- Problem to solve:
Change every "classification rate" in the material below to "accuracy score", and leave everything else as it is.

- Records for this exercise:
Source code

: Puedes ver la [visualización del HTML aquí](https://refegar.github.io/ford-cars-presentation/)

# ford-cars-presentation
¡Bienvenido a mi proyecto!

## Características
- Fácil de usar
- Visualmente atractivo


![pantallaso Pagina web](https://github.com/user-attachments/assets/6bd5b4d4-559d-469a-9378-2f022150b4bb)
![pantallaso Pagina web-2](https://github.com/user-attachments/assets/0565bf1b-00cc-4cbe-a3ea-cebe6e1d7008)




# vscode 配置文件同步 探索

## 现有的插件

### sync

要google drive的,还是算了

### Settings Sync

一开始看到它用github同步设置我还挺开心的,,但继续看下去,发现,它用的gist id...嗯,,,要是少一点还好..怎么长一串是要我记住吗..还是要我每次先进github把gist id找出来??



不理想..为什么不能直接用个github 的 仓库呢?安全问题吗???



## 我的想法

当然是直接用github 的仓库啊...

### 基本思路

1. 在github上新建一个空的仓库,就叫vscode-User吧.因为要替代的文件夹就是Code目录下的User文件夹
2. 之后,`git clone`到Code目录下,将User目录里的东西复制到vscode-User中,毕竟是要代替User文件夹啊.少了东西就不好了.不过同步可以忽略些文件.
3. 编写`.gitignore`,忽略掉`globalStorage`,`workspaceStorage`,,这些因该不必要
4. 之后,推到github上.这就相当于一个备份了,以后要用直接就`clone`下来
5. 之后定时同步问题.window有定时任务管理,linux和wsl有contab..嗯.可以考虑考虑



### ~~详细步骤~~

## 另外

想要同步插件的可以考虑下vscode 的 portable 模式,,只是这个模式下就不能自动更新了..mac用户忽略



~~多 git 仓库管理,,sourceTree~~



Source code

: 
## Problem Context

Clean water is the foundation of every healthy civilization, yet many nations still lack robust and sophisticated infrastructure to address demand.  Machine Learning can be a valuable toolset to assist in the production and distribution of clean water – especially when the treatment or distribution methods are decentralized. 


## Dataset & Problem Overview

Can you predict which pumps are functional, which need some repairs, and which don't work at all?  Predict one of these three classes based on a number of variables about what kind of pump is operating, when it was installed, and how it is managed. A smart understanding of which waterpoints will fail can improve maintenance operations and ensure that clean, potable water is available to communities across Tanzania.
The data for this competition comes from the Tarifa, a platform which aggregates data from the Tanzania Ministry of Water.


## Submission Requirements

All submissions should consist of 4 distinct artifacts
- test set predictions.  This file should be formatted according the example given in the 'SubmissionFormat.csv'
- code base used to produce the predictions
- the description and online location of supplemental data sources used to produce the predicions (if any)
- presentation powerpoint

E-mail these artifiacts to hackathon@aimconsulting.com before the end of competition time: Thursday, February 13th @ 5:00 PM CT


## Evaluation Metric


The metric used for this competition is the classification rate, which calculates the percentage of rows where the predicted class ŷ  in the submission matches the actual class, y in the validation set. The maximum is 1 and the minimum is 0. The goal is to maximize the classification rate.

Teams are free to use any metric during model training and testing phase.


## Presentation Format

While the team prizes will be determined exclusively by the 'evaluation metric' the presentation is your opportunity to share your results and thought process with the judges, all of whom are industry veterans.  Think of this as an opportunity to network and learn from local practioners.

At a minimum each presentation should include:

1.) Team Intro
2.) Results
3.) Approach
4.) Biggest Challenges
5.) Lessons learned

- Response below:
Source code

: Puedes ver la [visualización del HTML aquí](https://refegar.github.io/ford-cars-presentation/)

# ford-cars-presentation
¡Bienvenido a mi proyecto!

## Características
- Fácil de usar
- Visualmente atractivo


![pantallaso Pagina web](https://github.com/user-attachments/assets/6bd5b4d4-559d-469a-9378-2f022150b4bb)
![pantallaso Pagina web-2](https://github.com/user-attachments/assets/0565bf1b-00cc-4cbe-a3ea-cebe6e1d7008)




# vscode 配置文件同步 探索

## 现有的插件

### sync

要google drive的,还是算了

### Settings Sync

一开始看到它用github同步设置我还挺开心的,,但继续看下去,发现,它用的gist id...嗯,,,要是少一点还好..怎么长一串是要我记住吗..还是要我每次先进github把gist id找出来??



不理想..为什么不能直接用个github 的 仓库呢?安全问题吗???



## 我的想法

当然是直接用github 的仓库啊...

### 基本思路

1. 在github上新建一个空的仓库,就叫vscode-User吧.因为要替代的文件夹就是Code目录下的User文件夹
2. 之后,`git clone`到Code目录下,将User目录里的东西复制到vscode-User中,毕竟是要代替User文件夹啊.少了东西就不好了.不过同步可以忽略些文件.
3. 编写`.gitignore`,忽略掉`globalStorage`,`workspaceStorage`,,这些因该不必要
4. 之后,推到github上.这就相当于一个备份了,以后要用直接就`clone`下来
5. 之后定时同步问题.window有定时任务管理,linux和wsl有contab..嗯.可以考虑考虑



### ~~详细步骤~~

## 另外

想要同步插件的可以考虑下vscode 的 portable 模式,,只是这个模式下就不能自动更新了..mac用户忽略



~~多 git 仓库管理,,sourceTree~~



Source code

: 
## Problem Context

Clean water is the foundation of every healthy civilization, yet many nations still lack robust and sophisticated infrastructure to address demand.  Machine Learning can be a valuable toolset to assist in the production and distribution of clean water – especially when the treatment or distribution methods are decentralized. 


## Dataset & Problem Overview

Can you predict which pumps are functional, which need some repairs, and which don't work at all?  Predict one of these three classes based on a number of variables about what kind of pump is operating, when it was installed, and how it is managed. A smart understanding of which waterpoints will fail can improve maintenance operations and ensure that clean, potable water is available to communities across Tanzania.
The data for this competition comes from the Tarifa, a platform which aggregates data from the Tanzania Ministry of Water.


## Submission Requirements

All submissions should consist of 4 distinct artifacts
- test set predictions.  This file should be formatted according the example given in the 'SubmissionFormat.csv'
- code base used to produce the predictions
- the description and online location of supplemental data sources used to produce the predicions (if any)
- presentation powerpoint

E-mail these artifiacts to hackathon@aimconsulting.com before the end of competition time: Thursday, February 13th @ 5:00 PM CT


## Evaluation Metric


The metric used for this competition is the accuracy score, which calculates the percentage of rows where the predicted class ŷ  in the submission matches the actual class, y in the validation set. The maximum is 1 and the minimum is 0. The goal is to maximize the accuracy score.

Teams are free to use any metric during model training and testing phase.


## Presentation Format

While the team prizes will be determined exclusively by the 'evaluation metric' the presentation is your opportunity to share your results and thought process with the judges, all of whom are industry veterans.  Think of this as an opportunity to network and learn from local practioners.

At a minimum each presentation should include:

1.) Team Intro
2.) Results
3.) Approach
4.) Biggest Challenges
5.) Lessons learned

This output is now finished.